This tutorial explores the connection between fractal geometry and topological intentional logic. The main cluster of results we present is a class proofs of completeness of the modal logic S4,and Intuitionist Propositional Logics with respect to the following fractals: Koch Snowflake/Curve, Sierpinski Carpet, Menger Cube, which all are well known classic fractals. The main corollary of the paper is a new proof of the completeness of afore mentioned logics for most significant n-dimensional Euclidean metric topological space R, R^2 and R^3. The latter results were originally obtained by Tarski and MacKinsey in [7], and much simplified and refined by Mints et al. and van Benthem et al. [examples, variations, and refinements can be found in [1], [2] and [4]]. Our new proof uses fractal techniques, that, as we will argue is the main contribution to the topological semantics for modal logic in recent years. The completeness for both Koch Curve and other fractals and R^n are best seen as examples of the power of the fractal techniques introduced here. Another somewhat original contribution is the use of the infinite binary tree with limits, Wilson tree. We prove that such a tree is complete for S4 and related logics in several extended languages. Such proof then facilitates topological transfer onto fractals and metric spaces. Although this tree has not to our knowledge been used previously in the modal logic community, and we have introduced it independently, it has since come to our attention that the tree has been used and named in category theory by Peter Freyd sometime in the late 1980s. [We follow his naming convention in calling the tree Wilson tree. Wilson tree is obtained by a kind of model saturation technique called `sobering' from the more usual infinite binary branching tree. The name is then derived from the fact that Wilson was the founder of the 12 step recovery program.]

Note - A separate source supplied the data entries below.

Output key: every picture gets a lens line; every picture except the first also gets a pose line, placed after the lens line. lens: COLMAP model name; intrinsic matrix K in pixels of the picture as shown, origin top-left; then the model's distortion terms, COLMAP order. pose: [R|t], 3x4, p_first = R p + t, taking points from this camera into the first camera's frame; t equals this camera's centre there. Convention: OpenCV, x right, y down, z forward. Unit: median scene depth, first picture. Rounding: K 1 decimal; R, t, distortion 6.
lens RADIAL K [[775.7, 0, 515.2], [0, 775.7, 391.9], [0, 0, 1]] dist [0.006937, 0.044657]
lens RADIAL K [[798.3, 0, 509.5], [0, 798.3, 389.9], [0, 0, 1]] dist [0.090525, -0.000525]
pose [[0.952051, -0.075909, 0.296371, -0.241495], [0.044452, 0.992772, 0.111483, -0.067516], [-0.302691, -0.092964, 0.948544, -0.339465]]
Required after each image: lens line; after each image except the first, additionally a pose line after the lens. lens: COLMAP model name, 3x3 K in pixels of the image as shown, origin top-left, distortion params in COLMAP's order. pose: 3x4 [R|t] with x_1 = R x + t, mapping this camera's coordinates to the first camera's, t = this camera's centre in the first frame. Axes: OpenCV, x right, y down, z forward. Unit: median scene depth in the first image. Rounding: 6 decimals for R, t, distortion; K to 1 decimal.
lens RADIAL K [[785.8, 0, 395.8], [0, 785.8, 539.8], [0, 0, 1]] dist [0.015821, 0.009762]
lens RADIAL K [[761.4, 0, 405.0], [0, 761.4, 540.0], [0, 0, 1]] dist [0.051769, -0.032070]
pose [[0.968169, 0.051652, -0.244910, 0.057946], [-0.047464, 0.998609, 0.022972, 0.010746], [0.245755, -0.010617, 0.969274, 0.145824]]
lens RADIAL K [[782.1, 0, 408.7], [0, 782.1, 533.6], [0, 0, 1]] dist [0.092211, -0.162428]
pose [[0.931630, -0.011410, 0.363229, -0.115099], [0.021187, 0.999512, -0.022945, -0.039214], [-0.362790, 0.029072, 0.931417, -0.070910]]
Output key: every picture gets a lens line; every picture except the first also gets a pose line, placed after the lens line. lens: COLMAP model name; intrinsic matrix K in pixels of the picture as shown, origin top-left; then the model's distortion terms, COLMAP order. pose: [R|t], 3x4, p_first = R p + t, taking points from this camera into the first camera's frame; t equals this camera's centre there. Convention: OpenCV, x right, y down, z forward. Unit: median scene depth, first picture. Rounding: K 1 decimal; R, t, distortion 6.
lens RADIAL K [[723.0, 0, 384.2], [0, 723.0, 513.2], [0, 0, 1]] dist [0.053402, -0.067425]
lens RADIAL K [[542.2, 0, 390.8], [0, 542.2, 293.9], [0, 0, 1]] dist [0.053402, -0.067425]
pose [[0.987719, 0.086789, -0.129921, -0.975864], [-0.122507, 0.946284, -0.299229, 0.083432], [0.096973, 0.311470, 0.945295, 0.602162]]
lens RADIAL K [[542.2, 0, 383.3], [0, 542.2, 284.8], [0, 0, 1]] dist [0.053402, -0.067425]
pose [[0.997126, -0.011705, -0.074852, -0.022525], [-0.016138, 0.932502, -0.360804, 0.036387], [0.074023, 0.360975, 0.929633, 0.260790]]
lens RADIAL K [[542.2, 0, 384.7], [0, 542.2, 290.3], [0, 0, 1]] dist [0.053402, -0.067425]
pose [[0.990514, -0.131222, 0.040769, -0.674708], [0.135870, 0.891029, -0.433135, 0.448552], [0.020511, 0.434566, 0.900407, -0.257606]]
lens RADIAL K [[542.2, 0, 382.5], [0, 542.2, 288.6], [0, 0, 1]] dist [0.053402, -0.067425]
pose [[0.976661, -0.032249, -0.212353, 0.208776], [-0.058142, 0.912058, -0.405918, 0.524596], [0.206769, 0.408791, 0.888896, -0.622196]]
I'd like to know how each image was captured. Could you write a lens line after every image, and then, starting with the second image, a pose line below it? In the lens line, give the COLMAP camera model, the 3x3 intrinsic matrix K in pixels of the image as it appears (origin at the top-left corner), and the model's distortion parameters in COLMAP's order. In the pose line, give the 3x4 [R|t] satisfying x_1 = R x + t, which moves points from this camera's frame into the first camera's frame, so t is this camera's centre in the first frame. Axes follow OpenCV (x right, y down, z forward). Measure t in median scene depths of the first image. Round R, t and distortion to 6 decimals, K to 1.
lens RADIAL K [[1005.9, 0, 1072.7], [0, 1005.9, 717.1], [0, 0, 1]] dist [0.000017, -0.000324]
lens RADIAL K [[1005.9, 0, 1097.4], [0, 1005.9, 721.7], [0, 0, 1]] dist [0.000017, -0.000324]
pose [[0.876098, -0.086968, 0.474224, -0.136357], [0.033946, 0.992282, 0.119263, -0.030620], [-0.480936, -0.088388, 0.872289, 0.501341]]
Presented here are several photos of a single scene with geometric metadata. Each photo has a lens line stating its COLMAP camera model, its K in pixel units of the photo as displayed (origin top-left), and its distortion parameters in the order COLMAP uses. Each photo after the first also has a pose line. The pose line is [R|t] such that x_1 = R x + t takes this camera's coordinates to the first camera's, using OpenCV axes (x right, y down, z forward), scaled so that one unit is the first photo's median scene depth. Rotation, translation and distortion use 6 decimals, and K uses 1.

In this tutorial the following topics are considered.

We begin the tutorial by placing topological techniques and the techniques of fractal geometry in the pantheon of various spatial techniques in both universal approach to logic and in the full gamut of formal approaches to reasoning about space, space-time, and spatiotemporal dynamics. In the spirit of the school on universal logic, we will be emphasizing techniques that are portable and universally applicable over particular results and systems. We continue by introducing a class of self-similar fractals and discussing their usefulness in various model-construction techniques in topological modal logic. We look at a series of well-known trees, both finite and infinite discussing their fractal nature and demonstrating their connection with well known fractals, such as for instance, Koch Flake/Curve, Sierpinsiki Carpet, Menger Cube, and many others. We then explore various topological and logical properties of fractals. We will show that each of the three fractals mentioned, Koch, Sierpinski, and Menger, is in some sense universal for a class of model theoretic or topological objects. A distant topological relative of this result was first proved by Sierpinski in the early 1920s. We will explore logical relevance of this result. In showing the relevance we will use another three called Wilson Tree. This tree--like the infinite binary branching tree--ought to be well known, but it is not. We will explore the immense usefulness of the tree in reasoning about complete metric Euclidean spaces and speculate about the reasons why the tree is not more commonly known among modal (and intensional) logicians. As we mention in the introduction above, after we reinvented the tree, it turned out to be a rather standard object in Category Theory. We will explore some connections between results in category theory by P. Freyd and A. Scedrov and some well known results in topological semantics.

We will conclude the tutorial by looking at the class of intensional logics, (S4, S4u, S4 + time, Int. Logic, etc.) to which the fractal techniques introduced here apply. If we have some extra time, we will look at a recently introduced Probabilistic Modal Logics of Dana Scott.